§ About this exercise:
Two lines below mark the span: the one containing "pinky tip: (16, 653)" and the one containing "pinky tip: (935, 915)". Set down both, plus every line between, exactly as they stand, and nothing else.

§ Data under study:
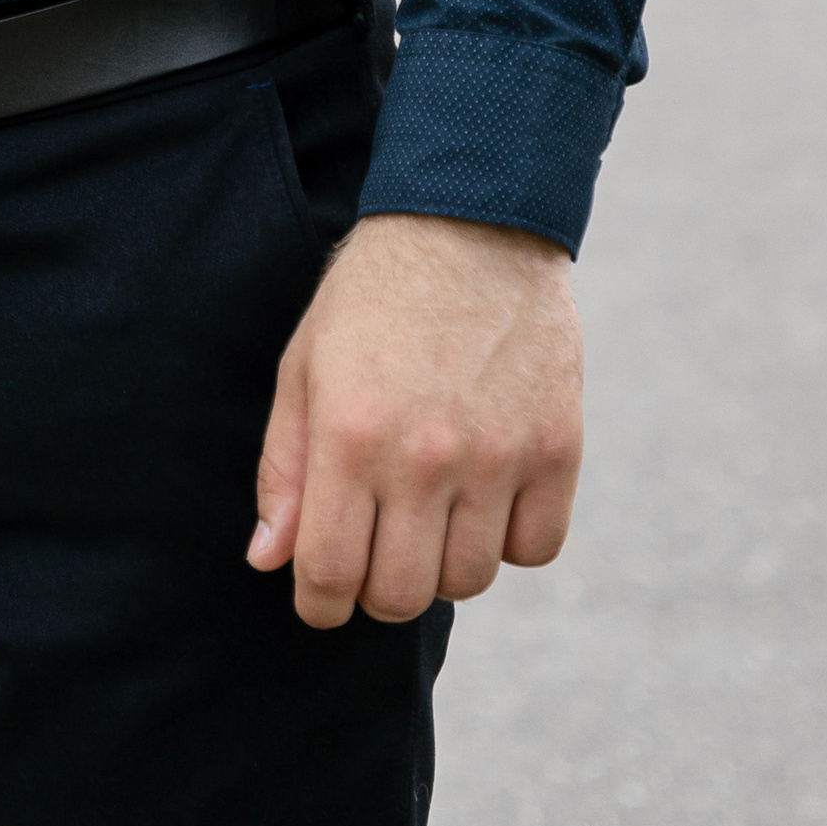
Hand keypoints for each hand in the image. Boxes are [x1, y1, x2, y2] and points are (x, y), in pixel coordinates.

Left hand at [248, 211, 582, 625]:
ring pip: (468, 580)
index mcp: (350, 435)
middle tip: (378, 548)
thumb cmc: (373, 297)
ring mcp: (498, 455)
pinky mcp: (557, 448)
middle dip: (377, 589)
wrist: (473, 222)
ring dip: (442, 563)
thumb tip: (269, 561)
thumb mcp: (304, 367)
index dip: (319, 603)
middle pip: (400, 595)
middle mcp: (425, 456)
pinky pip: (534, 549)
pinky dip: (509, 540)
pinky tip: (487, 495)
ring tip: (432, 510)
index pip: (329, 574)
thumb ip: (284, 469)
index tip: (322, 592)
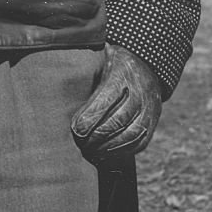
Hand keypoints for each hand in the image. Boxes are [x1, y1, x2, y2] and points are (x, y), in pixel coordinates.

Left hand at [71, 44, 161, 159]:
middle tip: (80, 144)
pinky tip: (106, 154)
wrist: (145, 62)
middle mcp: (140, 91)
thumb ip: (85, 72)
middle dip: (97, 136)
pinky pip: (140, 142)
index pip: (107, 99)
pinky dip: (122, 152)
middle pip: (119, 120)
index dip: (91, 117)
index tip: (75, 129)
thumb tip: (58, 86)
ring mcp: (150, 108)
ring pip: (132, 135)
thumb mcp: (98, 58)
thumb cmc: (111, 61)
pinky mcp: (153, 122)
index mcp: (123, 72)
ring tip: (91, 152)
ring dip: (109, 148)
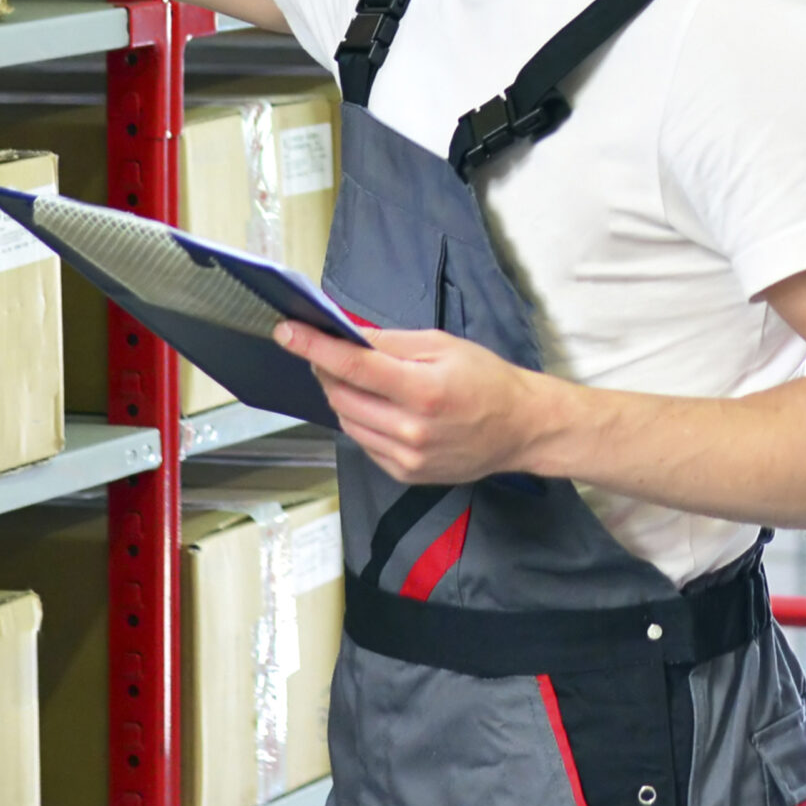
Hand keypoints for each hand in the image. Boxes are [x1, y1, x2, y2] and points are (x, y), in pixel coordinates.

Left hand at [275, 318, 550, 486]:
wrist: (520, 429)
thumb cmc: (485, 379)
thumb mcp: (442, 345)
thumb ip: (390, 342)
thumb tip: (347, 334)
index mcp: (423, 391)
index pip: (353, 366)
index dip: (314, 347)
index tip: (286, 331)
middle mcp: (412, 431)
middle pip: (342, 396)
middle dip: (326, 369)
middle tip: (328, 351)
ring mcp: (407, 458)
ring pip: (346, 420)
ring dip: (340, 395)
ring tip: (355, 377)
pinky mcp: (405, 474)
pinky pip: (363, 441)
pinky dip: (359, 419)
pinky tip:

...

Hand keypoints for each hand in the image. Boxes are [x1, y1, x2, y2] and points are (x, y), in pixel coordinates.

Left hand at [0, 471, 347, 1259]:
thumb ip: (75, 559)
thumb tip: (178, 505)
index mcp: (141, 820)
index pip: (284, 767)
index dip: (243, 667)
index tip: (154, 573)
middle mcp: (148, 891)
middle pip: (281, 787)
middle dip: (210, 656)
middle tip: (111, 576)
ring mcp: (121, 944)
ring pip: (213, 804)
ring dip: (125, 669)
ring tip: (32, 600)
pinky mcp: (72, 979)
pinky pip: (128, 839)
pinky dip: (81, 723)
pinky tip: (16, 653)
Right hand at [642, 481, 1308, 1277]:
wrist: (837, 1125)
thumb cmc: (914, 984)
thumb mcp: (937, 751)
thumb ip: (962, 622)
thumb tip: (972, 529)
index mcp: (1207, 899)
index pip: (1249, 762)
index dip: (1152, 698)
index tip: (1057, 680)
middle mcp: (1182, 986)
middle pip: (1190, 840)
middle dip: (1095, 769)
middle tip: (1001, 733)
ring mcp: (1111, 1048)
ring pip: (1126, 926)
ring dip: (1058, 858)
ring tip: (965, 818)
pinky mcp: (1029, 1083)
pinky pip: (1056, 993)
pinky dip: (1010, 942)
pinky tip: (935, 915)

§ Output of the task:
pinky tip: (16, 653)
Right hand at [642, 481, 1308, 1277]:
wrist: (837, 1125)
thumb cmc: (914, 984)
thumb mcp: (937, 751)
thumb ip: (962, 622)
thumb tip: (972, 529)
index mcp: (1207, 899)
index pip: (1249, 762)
index dip: (1152, 698)
index tip: (1057, 680)
middle mcp: (1182, 986)
middle pip: (1190, 840)
middle dip: (1095, 769)
middle tip: (1001, 733)
ring mcp: (1111, 1048)
ring pip: (1126, 926)
ring dip: (1058, 858)
ring tip: (965, 818)
pinky mcp: (1029, 1083)
pinky pip: (1056, 993)
pinky dip: (1010, 942)
pinky tip: (935, 915)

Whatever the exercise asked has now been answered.